For some of the mothers in the Bible, becoming a mother at all was a challenge, they were the so-called “barren mothers”.
Charles Fillmore uses the term “barren” for certain men and women, symbolizing negative thoughts as well as unfulfilled feelings. Metaphysically, the older women who were unable to conceive represent our feelings that cannot bear fruit, ie negative feelings. There is usually a miracle that results in them becoming fruitful and producing healthy, important babies who became Hebrew patriarchs or prophets.
An example of this is Hannah, who became pregnant after the priest Eli saw her praying in the Temple, “pouring out her soul to the Lord”. She became the mother of the prophet Samuel, who she dedicated as a child to the Temple, and he went to live there and train under Eli.
Samuel is the prophet that heard the Lord calling him in the night, and Eli told him to say, “Speak Lord, for your servant is listening”. (Not Listen Lord, your servant is speaking!).
That was the start of Samuel’s long service as a priest, a judge, and a prophet. He was open to listening to the guidance of Yahweh, and used what he heard to warn and to uplift the people. He later anointed the first two Hebrew kings, Saul and David. Hannah, for her sacrifice, was rewarded with 3 more sons and 2 daughters.
The MBD says of Hannah: “the soul, because of its high aspirations, its consecration to God and much earnest prayer, established in grace and favour, receives that which it desires….”.
Her long-desired son Samuel represents our “spiritual discernment: that in us that has conscious contact with God and learns of God.” Samuel in us is willing to be open and receptive to divine guidance, and to act on it.

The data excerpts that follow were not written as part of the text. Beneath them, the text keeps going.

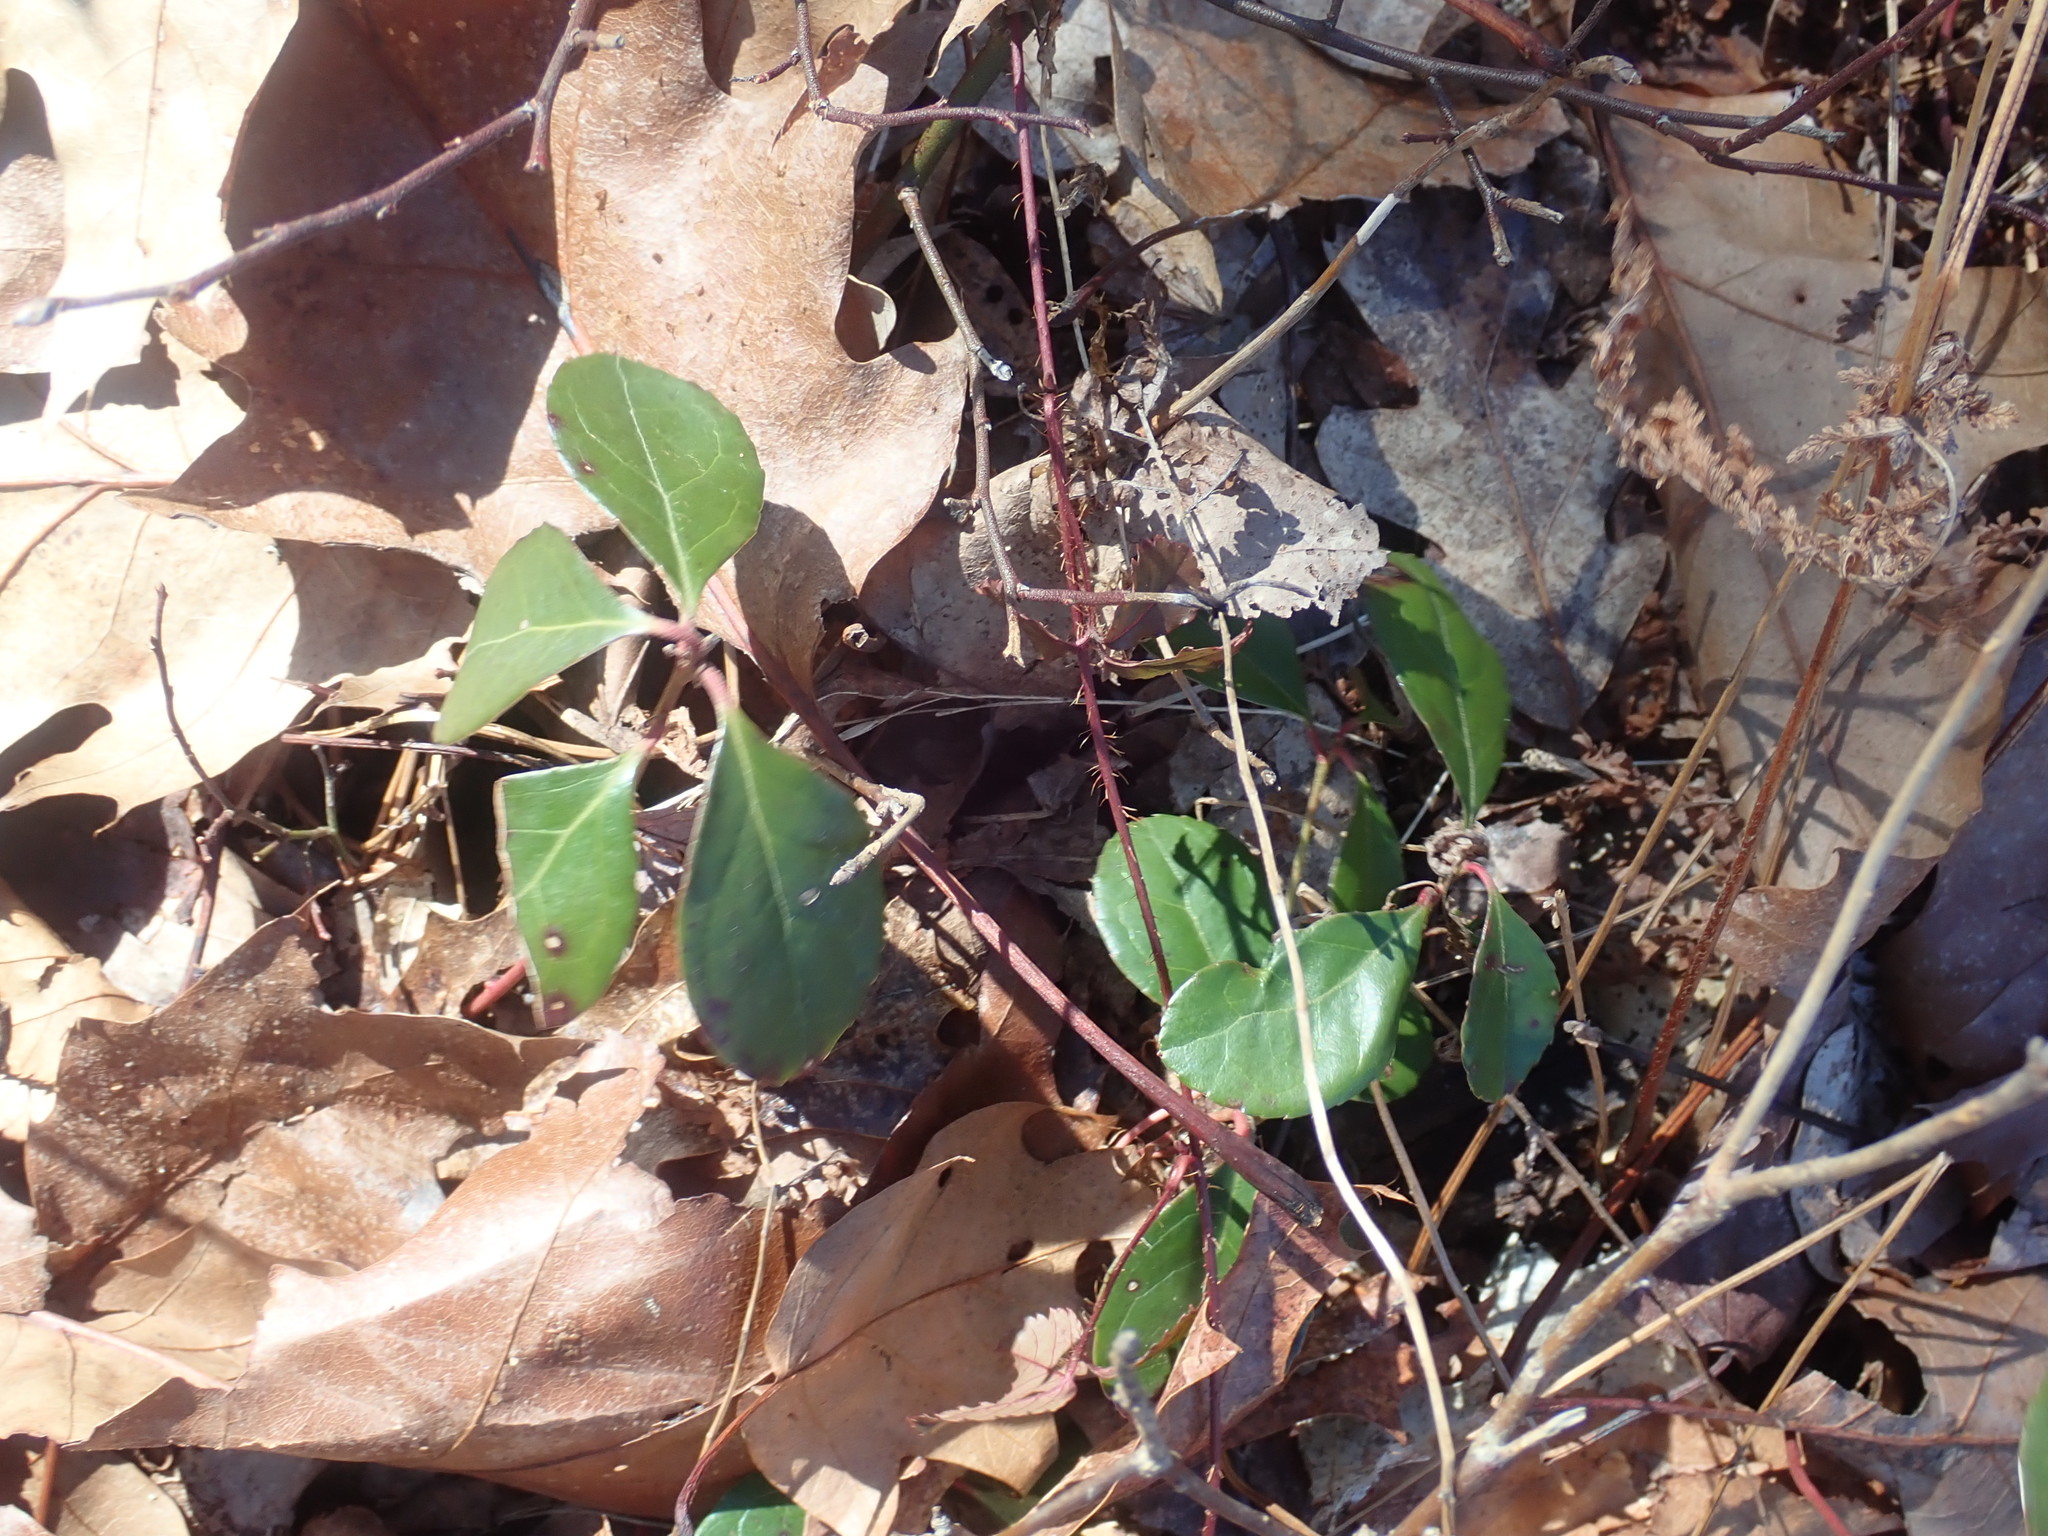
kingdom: Plantae
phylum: Tracheophyta
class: Magnoliopsida
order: Ericales
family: Ericaceae
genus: Gaultheria
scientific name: Gaultheria procumbens
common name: Checkerberry
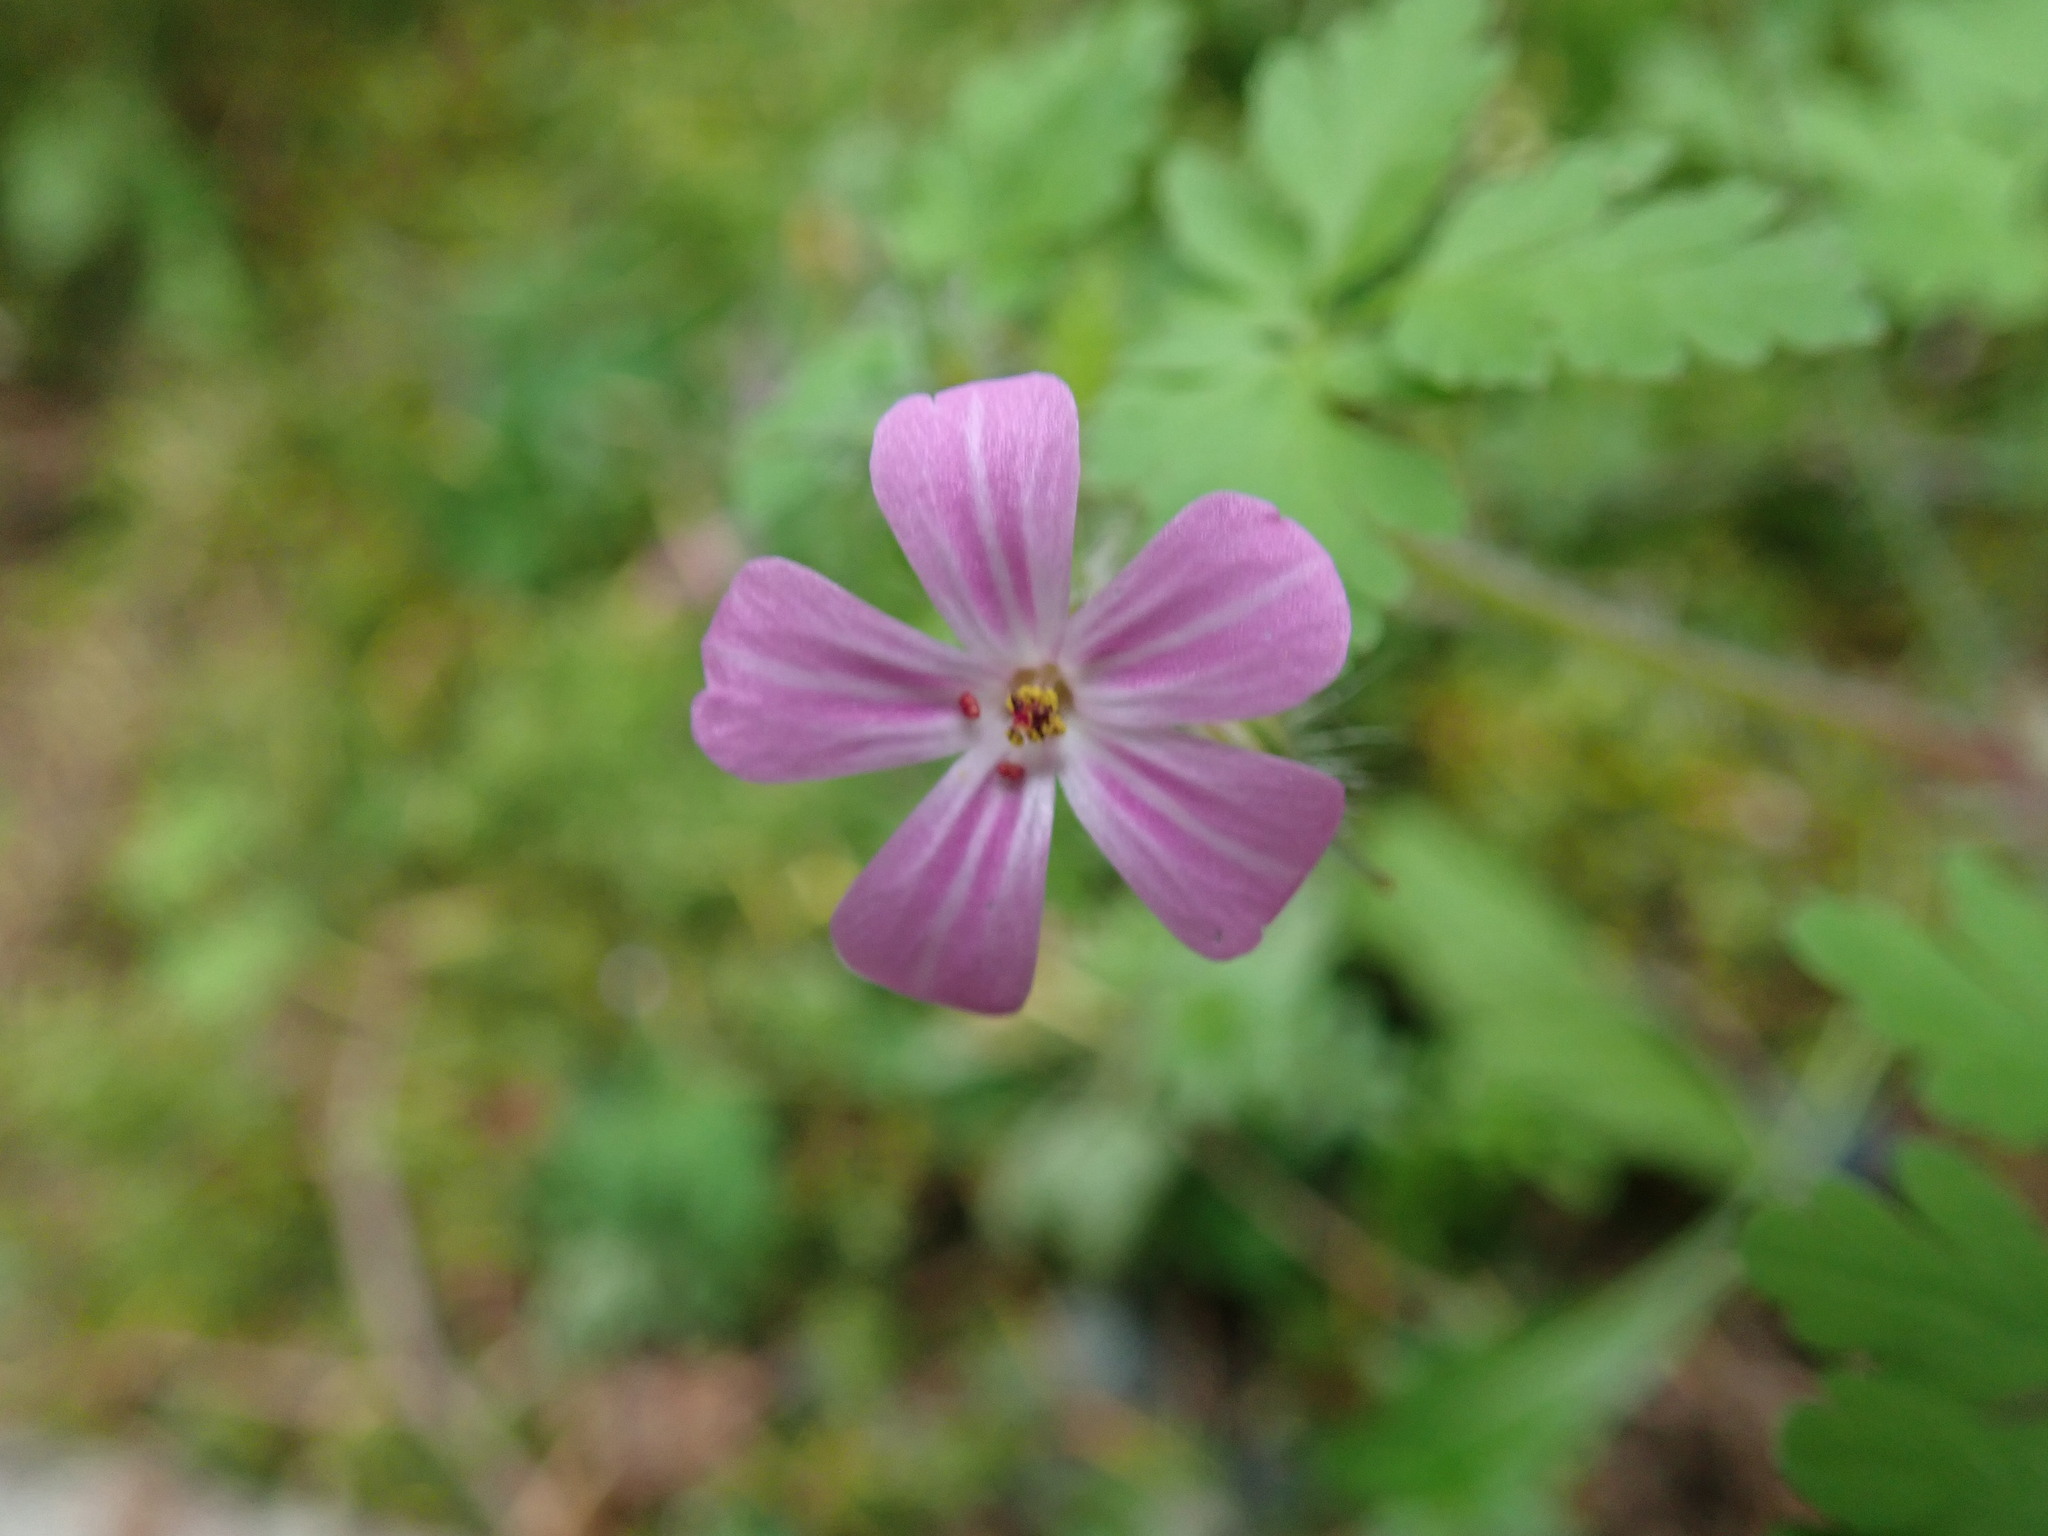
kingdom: Plantae
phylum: Tracheophyta
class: Magnoliopsida
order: Geraniales
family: Geraniaceae
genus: Geranium
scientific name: Geranium robertianum
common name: Herb-robert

So it is through these two, representing our feelings and thoughts that are open and receptive to Spirit, that we can be willing and able to receive divine guidance, and to put that guidance into action for the highest good of all.
This is also what Mary, mother of Jesus, did. She signifies the divine motherhood of love, as well as intuition, open and receptive to the birth of the Christ.
Another example of love in action is Mary Magdalene, who the MBD calls: “A wonderful lesson of constancy, love, faithful attachment, and service. Wherever she is mentioned, the power of love, devotion and service is revealed. Her whole life and all that she had were apparently dedicated to Jesus the Christ.”
Our challenge this Mothers Day is to express the Divine Love within us, in the best tradition of loving mothers. To be willing to love, to let go of all that is less than love, and to listen to the Christ within that teaches us how to live a good life, how to love.
- How can we follow the wisdom of the 6yo who had to say goodbye to his dog – To Love everybody all the time and be nice to all?
- Who can we reach out to that is in need of a kind word or a hug?
- Do we need to put aside some of the busy-ness of our lives to reach out to others, family or not?
Living life to the full means to be willing to let go of resentment, listen to Divine Guidance, and to actively and consciously practice love of in all situations. Happy Lovers’ Day!